When publishing to these target types users also must provide a prefix that combined with the source name (prefix + SourceName) becomes the TableName in the case of Amazon-S3 and Redshift or the SchemaName in the case of Hadoop-HDFS and Hive.
The following example details definition of an Amazon-S3 and Redshift publish job using the target as defined in the picture above (the target name is "Demo_RedShiftS3").
1. TARGET definition
Select a Dataset Name to publish.
Publish Job Name: Name the publish job.
Target: Choose a pre-defined Amazon-S3 and Redshift target.
Target Directory Path: Enter an existing directory or create a new one. This value should be an existing subdirectory of location defined in the target or a new directory folder. For this example, the newly created directory is "demo2".
Redshift Database Prefix: Enter a prefix, this will become the prefix of the table name. For this example, the prefix is "prefix3".
2. ENTITY, SCHEDULE, CONFIRM screens
Stage through screens to configure the publish target. Save and execute the job.
3.AWS Target Confirmation + Redshift View
In S3 section of AWS console, identify the bucket that will be the S3 Target URI from the defined Amazon-S3 and Redshift target. For this example it is "test.nvsvpn.com" bucket.

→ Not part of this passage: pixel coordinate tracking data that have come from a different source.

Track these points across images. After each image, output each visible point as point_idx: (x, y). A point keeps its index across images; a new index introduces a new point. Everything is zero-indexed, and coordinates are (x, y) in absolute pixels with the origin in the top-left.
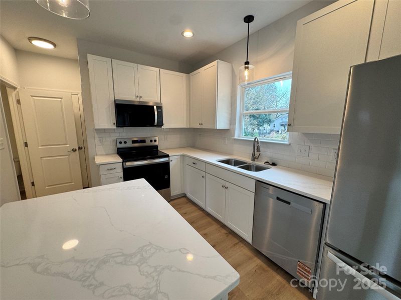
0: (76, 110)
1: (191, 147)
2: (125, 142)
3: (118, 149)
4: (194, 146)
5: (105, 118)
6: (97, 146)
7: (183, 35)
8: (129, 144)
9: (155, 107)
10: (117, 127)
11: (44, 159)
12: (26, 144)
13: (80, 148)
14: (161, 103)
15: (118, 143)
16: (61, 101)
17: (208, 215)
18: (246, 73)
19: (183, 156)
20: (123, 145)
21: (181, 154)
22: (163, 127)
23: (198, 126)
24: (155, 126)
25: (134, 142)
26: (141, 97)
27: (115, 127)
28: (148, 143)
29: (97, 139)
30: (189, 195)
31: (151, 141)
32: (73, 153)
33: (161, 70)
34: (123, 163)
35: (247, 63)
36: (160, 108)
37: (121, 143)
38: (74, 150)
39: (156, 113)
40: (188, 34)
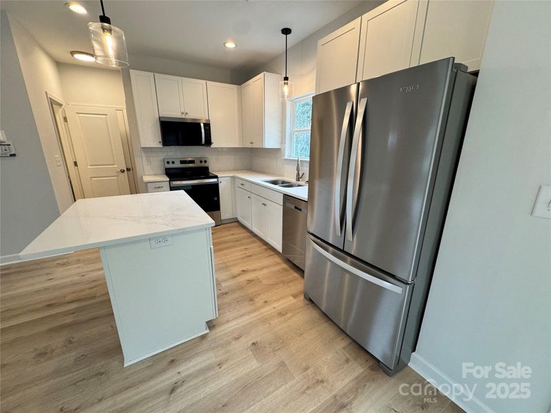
0: (122, 128)
1: (248, 170)
2: (173, 163)
3: (166, 169)
4: (251, 169)
5: (151, 137)
6: (145, 167)
7: (225, 46)
8: (178, 165)
9: (202, 125)
10: (163, 145)
11: (94, 179)
12: (76, 164)
13: (128, 170)
14: (209, 120)
15: (166, 164)
16: (106, 118)
17: (255, 236)
18: (286, 89)
19: (233, 178)
20: (171, 166)
21: (231, 175)
22: (212, 146)
23: (250, 146)
24: (203, 145)
25: (182, 162)
26: (187, 113)
27: (162, 146)
28: (197, 164)
29: (144, 159)
30: (240, 219)
31: (201, 162)
32: (122, 175)
33: (208, 82)
34: (170, 181)
35: (286, 79)
36: (207, 126)
37: (168, 163)
38: (123, 171)
39: (203, 131)
40: (230, 45)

The name of the source(s) that were published (for this example, "INDEXSN") will display. Select the source name to view the published tables.
Drill in to view the partition (example: demo2/INDEXSN/CPI_OtherWest/20181210065143/good/000000_0)
Partition view provides the following information: Owner, Last modified, Etag, Storage class, Server side encryption, Size, Key, and Object URL.
The Redshift table view on top of S3 database is a similar construct to viewing Hive table views on top of HDFS.
Navigate to the Redshift service in AWS, choose the schema name (created from "Redshift Database Prefix_SourceName" naming convention).
Select the (view) icon on any table of interest to auto-generate a query that will produce a table view that can be saved and downloaded. The query window provides a list of tables to query, query editor, and query results.